Work on technical designs and drawings for Ithaa started in March 2004. Murphy initially planned to build the structure on the beach of Rangali. Once constructed, Ithaa would be winched into the water. Technical challenges, limited resources, and quality control problems in building a structure of 175 tonnes in the Maldives were foreseen. Hence, a decision was made to build Ithaa in Singapore instead.

== Construction ==

In May 2004, Ithaa's construction began in Singapore. In October 2004, the construction work was completed including the installation of 5 m wide acrylic arches, air conditioning and electrical ducts.

On November 1, 2004, Ithaa was lifted onto an ocean-going barge to be transported to the Maldives, which took 16 days to arrive. At this point, Ithaa weighed 175 tonnes.

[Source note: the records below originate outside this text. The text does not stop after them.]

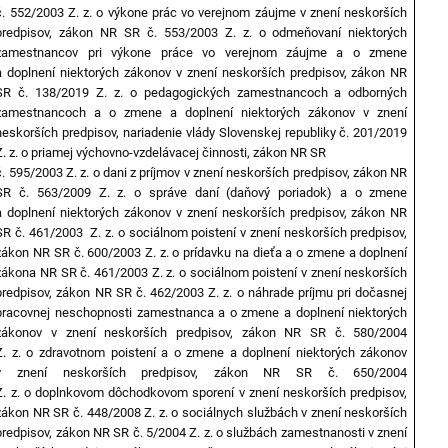
č. 552/2003 Z. z. o výkone prác vo verejnom záujme v znení neskorších
predpisov, zákon NR SR č. 553/2003 Z. z. o odmeňovaní niektorých
zamestnancov pri výkone práce vo verejnom záujme a o zmene
a doplnení niektorých zákonov v znení neskorších predpisov, zákon NR
SR č. 138/2019 Z. z. o pedagogických zamestnancoch a odborných
zamestnancoch a o zmene a doplnení niektorých zákonov v znení
neskorších predpisov, nariadenie vlády Slovenskej republiky č. 201/2019
Z. z. o priamej výchovno-vzdelávacej činnosti, zákon NR SR
č. 595/2003 Z. z. o dani z príjmov v znení neskorších predpisov, zákon NR
SR č. 563/2009 Z. z. o správe daní (daňový poriadok) a o zmene
a doplnení niektorých zákonov v znení neskorších predpisov, zákon NR
SR č. 461/2003 Z. z. o sociálnom poistení v znení neskorších predpisov,
zákon NR SR č. 600/2003 Z. z. o prídavku na dieťa a o zmene a doplnení
zákona NR SR č. 461/2003 Z. z. o sociálnom poistení v znení neskorších
predpisov, zákon NR SR č. 462/2003 Z. z. o náhrade príjmu pri dočasnej
pracovnej neschopnosti zamestnanca a o zmene a doplnení niektorých
zákonov v znení neskorších predpisov, zákon NR SR č. 580/2004
Z. z. o zdravotnom poistení a o zmene a doplnení niektorých zákonov
v znení neskorších predpisov, zákon NR SR č. 650/2004
Z. z. o doplnkovom dôchodkovom sporení v znení neskorších predpisov,
zákon NR SR č. 448/2008 Z. z. o sociálnych službách v znení neskorších
predpisov, zákon NR SR č. 5/2004 Z. z. o službách zamestnanosti v znení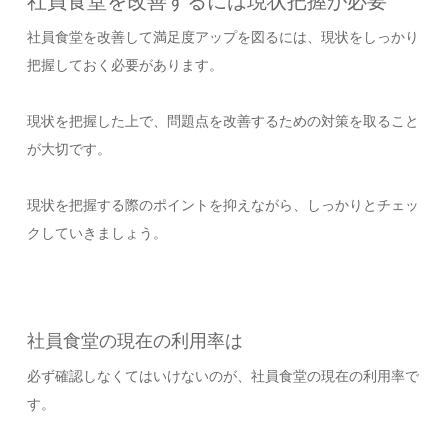
社員食堂を改善するには現状把握が必要
社員食堂を改善して満足度アップを図るには、現状をしっかり
把握しておく必要があります。
現状を把握した上で、問題点を改善するための対策を取ること
が大切です。
現状を把握する際のポイントを抑えながら、しっかりとチェッ
クしていきましょう。
社員食堂の現在の利用率は
必ず確認しなくてはいけないのが、社員食堂の現在の利用率で
す。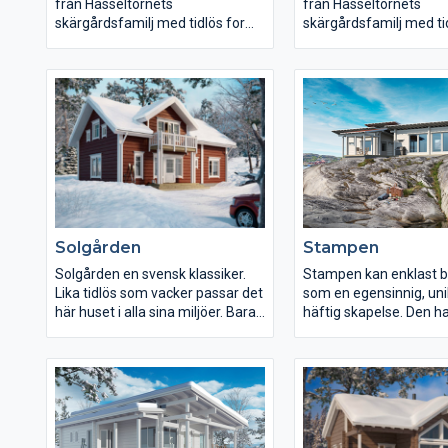
från Hasseltornets
från Hasseltornets
skärgårdsfamilj med tidlös form
skärgårdsfamilj med ti
och stora glaspartier. Här en
och stora glaspartier. 
lycklig kombination av marint och
lycklig kombination av
modernt tycker vi. Och du delar
modernt tycker vi. Och 
med stor sannolikhet vår
med stor sannolikhet v
uppfattning. Skarpö finns i flera
uppfattning. Skarpö finn
olika storlekar.
flera olika storlekar.
Solgården
Stampen
Solgården en svensk klassiker.
Stampen kan enklast b
Lika tidlös som vacker passar det
som en egensinnig, uni
här huset i alla sina miljöer. Bara
häftig skapelse. Den har en
att kliva på, tända brasan,
separat del som kan a
avnjuta en god middag med
som en ateljé, kontor el
vänner och familj efter en
besökande gäster. Perfekt för
hektisk dag och sen... slappna av.
vackra lägen där man v
Ett hus att längta till.
njuta av utsikten i varj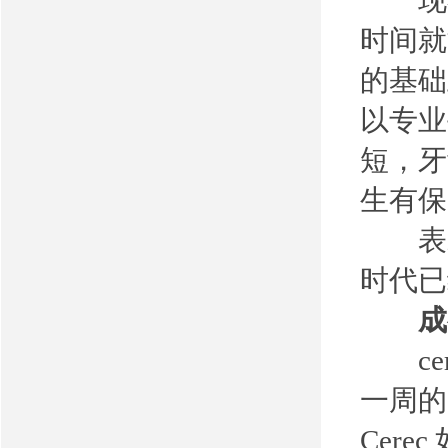
现在
时间就
的基础
以专业
短，牙
生有保
表示
时代已
成都
cer
一周的
Cer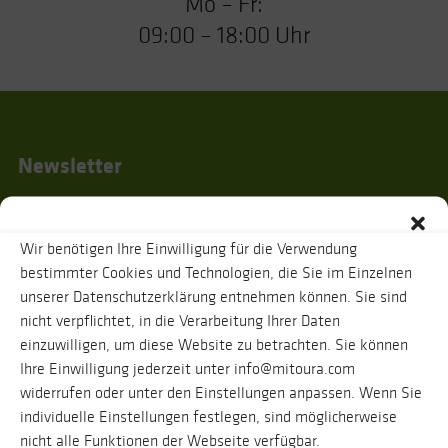
Mo – Fr:
09:00 – 18:00 Uhr
Newsletter
Wir benötigen Ihre Einwilligung für die Verwendung
Ich habe die
Datenschutzhinweise
gelesen und stimme zu, dass zur
bestimmter Cookies und Technologien, die Sie im Einzelnen
Bestätigung meiner Angaben eine Nachricht an oben genannte E-Mail-
unserer Datenschutzerklärung entnehmen können. Sie sind
Adresse verschickt wird. Ihre Daten werden selbstverständlich vertraulich
behandelt. Eine Abmeldung vom Newsletter ist jederzeit möglich.
nicht verpflichtet, in die Verarbeitung Ihrer Daten
einzuwilligen, um diese Website zu betrachten. Sie können
Ihre Einwilligung jederzeit unter info@mitoura.com
widerrufen oder unter den Einstellungen anpassen. Wenn Sie
individuelle Einstellungen festlegen, sind möglicherweise
nicht alle Funktionen der Webseite verfügbar.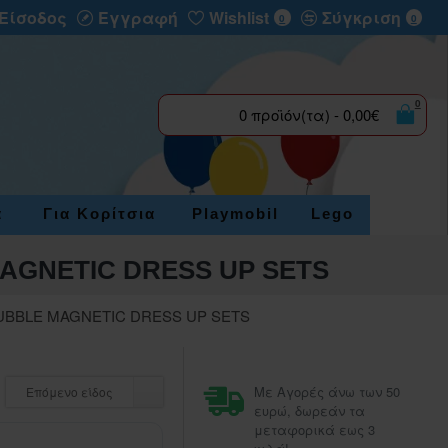
Είσοδος
Εγγραφή
Wishlist
Σύγκριση
0
0
0
0 προϊόν(τα) - 0,00€
α
Για Κορίτσια
Playmobil
Lego
AGNETIC DRESS UP SETS
UBBLE MAGNETIC DRESS UP SETS
Με Αγορές άνω των 50
Επόμενο είδος
ευρώ, δωρεάν τα
μεταφορικά εως 3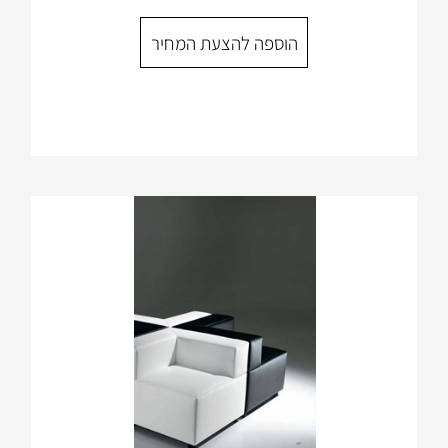
הוספה להצעת המחיר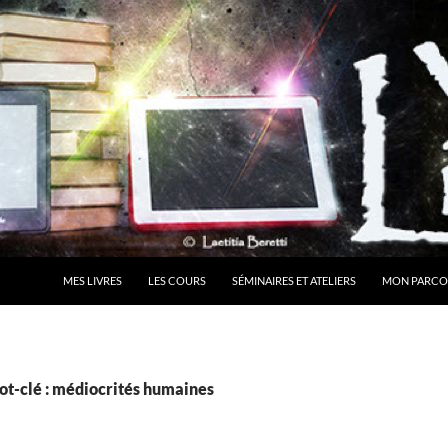
MES LIVRES
LES COURS
SÉMINAIRES ET ATELIERS
MON PARCO
ot-clé : médiocrités humaines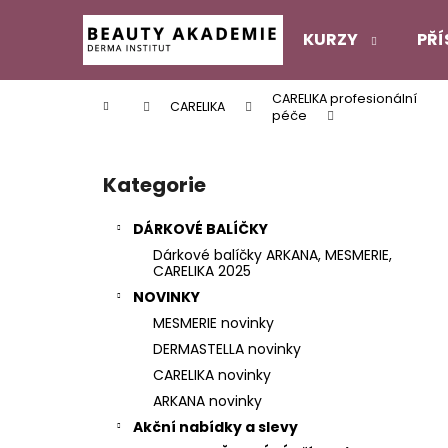
K
Přejít
na
o
KURZY
PŘÍ
obsah
Zpět
Zpět
š
do
do
í
CARELIKA profesionální
Domů
CARELIKA
k
obchodu
obchodu
péče
P
o
Kategorie
Přeskočit
s
kategorie
t
DÁRKOVÉ BALÍČKY
r
Dárkové balíčky ARKANA, MESMERIE,
a
CARELIKA 2025
n
NOVINKY
n
MESMERIE novinky
í
DERMASTELLA novinky
p
CARELIKA novinky
a
ARKANA novinky
n
Akční nabídky a slevy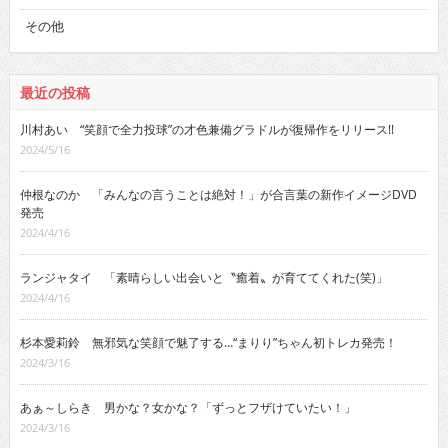
その他
最近の投稿
川村あい “笑顔で全力投球”の才色兼備グラドルが復帰作をリリース!!
2024/5/16
仲根なのか 「みんなの言うことは絶対！」が合言葉の新作イメージDVD
発売
2024/4/16
ランジャタイ 「素晴らしい出会いと〝癒着〟が育ててくれた(笑)」
2024/4/16
杉本愛莉鈴 無邪気な笑顔で魅了する…“まりり”ちゃん初トレカ発売！
2024/3/16
あぁ～しらき 男かな？女かな？「ずっとフザけていたい！」
2024/3/16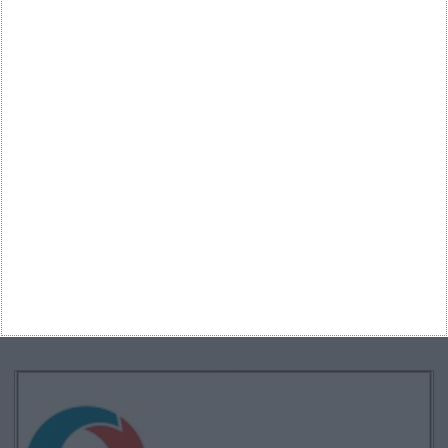
Teste a velocidade da sua Internet
CATEGORIAS
Categorias
ARQUIVO
Arquivo
CANAL DE YOUTUBE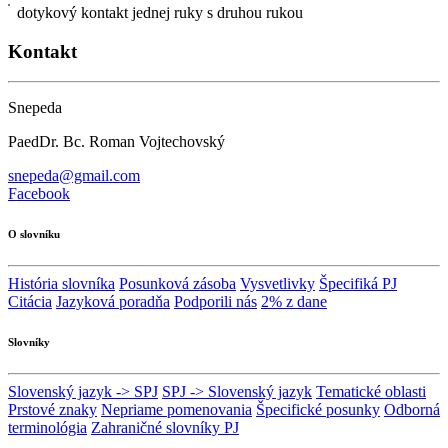
dotykový kontakt jednej ruky s druhou rukou
Kontakt
Snepeda
PaedDr. Bc. Roman Vojtechovský
snepeda@gmail.com
Facebook
O slovníku
História slovníka
Posunková zásoba
Vysvetlivky
Špecifiká PJ
Citácia
Jazyková poradňa
Podporili nás
2% z dane
Slovníky
Slovenský jazyk -> SPJ
SPJ -> Slovenský jazyk
Tematické oblasti
Prstové znaky
Nepriame pomenovania
Špecifické posunky
Odborná
terminológia
Zahraničné slovníky PJ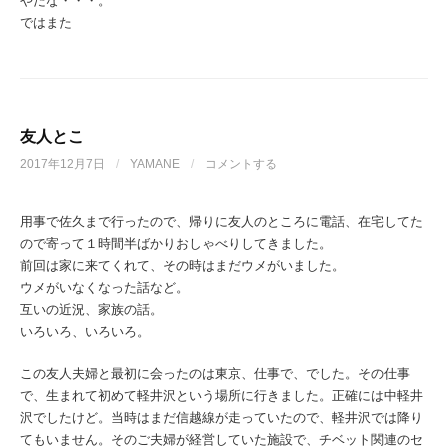
やだな・・・。
ではまた
友人とこ
2017年12月7日
/
YAMANE
/
コメントする
用事で佐久まで行ったので、帰りに友人のところに電話、在宅してた
ので寄って１時間半ばかりおしゃべりしてきました。
前回は家に来てくれて、その時はまだウメがいました。
ウメがいなくなった話など。
互いの近況、家族の話。
いろいろ、いろいろ。
この友人夫婦と最初に会ったのは東京、仕事で、でした。その仕事
で、生まれて初めて軽井沢という場所に行きました。正確には中軽井
沢でしたけど。当時はまだ信越線が走っていたので、軽井沢では降り
てもいません。そのご夫婦が経営していた施設で、チベット関連のセ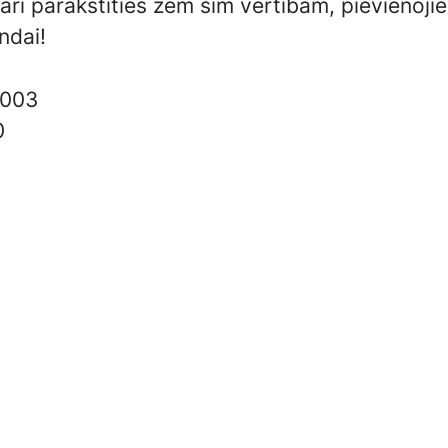
vari parakstīties zem šīm vērtībām, pievienoji
ndai!
003
0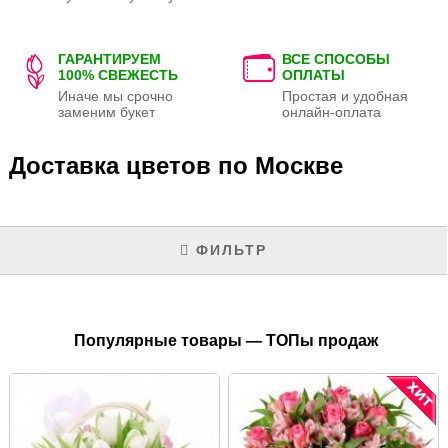
ГАРАНТИРУЕМ
ВСЕ СПОСОБЫ
100% СВЕЖЕСТЬ
ОПЛАТЫ
Иначе мы срочно
Простая и удобная
заменим букет
онлайн-оплата
Доставка цветов по Москве
ФИЛЬТР
Популярные товары — ТОПы продаж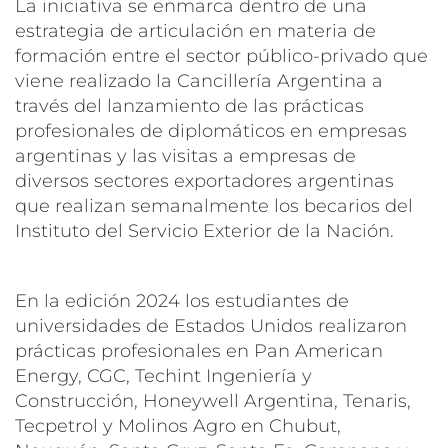
La iniciativa se enmarca dentro de una
estrategia de articulación en materia de
formación entre el sector público-privado que
viene realizado la Cancillería Argentina a
través del lanzamiento de las prácticas
profesionales de diplomáticos en empresas
argentinas y las visitas a empresas de
diversos sectores exportadores argentinas
que realizan semanalmente los becarios del
Instituto del Servicio Exterior de la Nación.
En la edición 2024 los estudiantes de
universidades de Estados Unidos realizaron
prácticas profesionales en Pan American
Energy, CGC, Techint Ingeniería y
Construcción, Honeywell Argentina, Tenaris,
Tecpetrol y Molinos Agro en Chubut,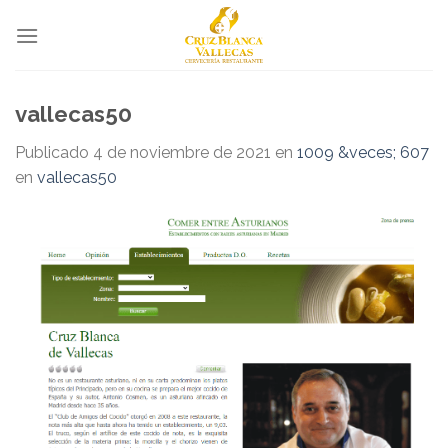
Skip
to
content
vallecas50
Publicado
4 de noviembre de 2021
en
1009 &veces; 607
en
vallecas50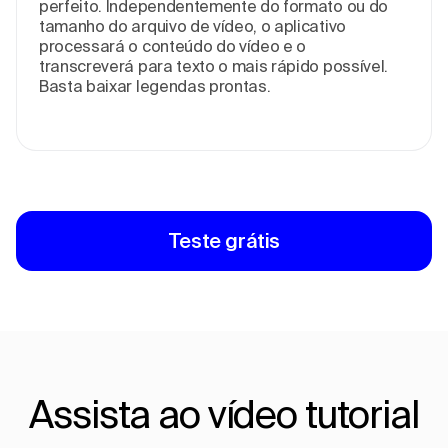
perfeito. Independentemente do formato ou do
tamanho do arquivo de vídeo, o aplicativo
processará o conteúdo do vídeo e o
transcreverá para texto o mais rápido possível.
Basta baixar legendas prontas.
Teste grátis
Assista ao vídeo tutorial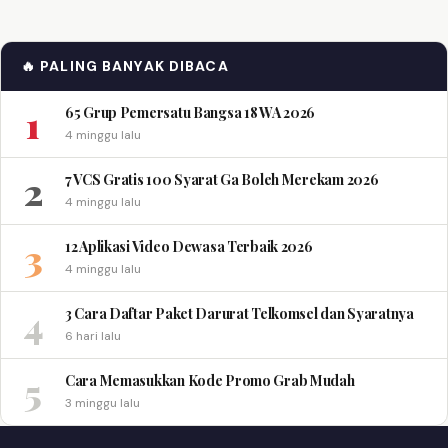
🔥 PALING BANYAK DIBACA
1
65 Grup Pemersatu Bangsa 18 WA 2026
4 minggu lalu
2
7 VCS Gratis 100 Syarat Ga Boleh Merekam 2026
4 minggu lalu
3
12 Aplikasi Video Dewasa Terbaik 2026
4 minggu lalu
4
3 Cara Daftar Paket Darurat Telkomsel dan Syaratnya
6 hari lalu
5
Cara Memasukkan Kode Promo Grab Mudah
3 minggu lalu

On November 19, 2004, Ithaa was "sunk" with the help of 85 tonnes of sand ballast loaded into its belly. It was precisely maneuvered onto four steel piles which had been vibro-hammered 4 to 5 m into the seabed. It was then secured to the steel piles with concrete.

The estimated life span of the restaurant is 20 years, concluding in the mid-2020s.

== The hotel ==

The hotel (which at the time Ithaa was built was still called Hilton Maldives Resort & Spa) occupies two private islands, Rangali and Rangalifinolhu joined by a 500 m jetty. It has seven restaurants including the Ithaa Undersea Restaurant.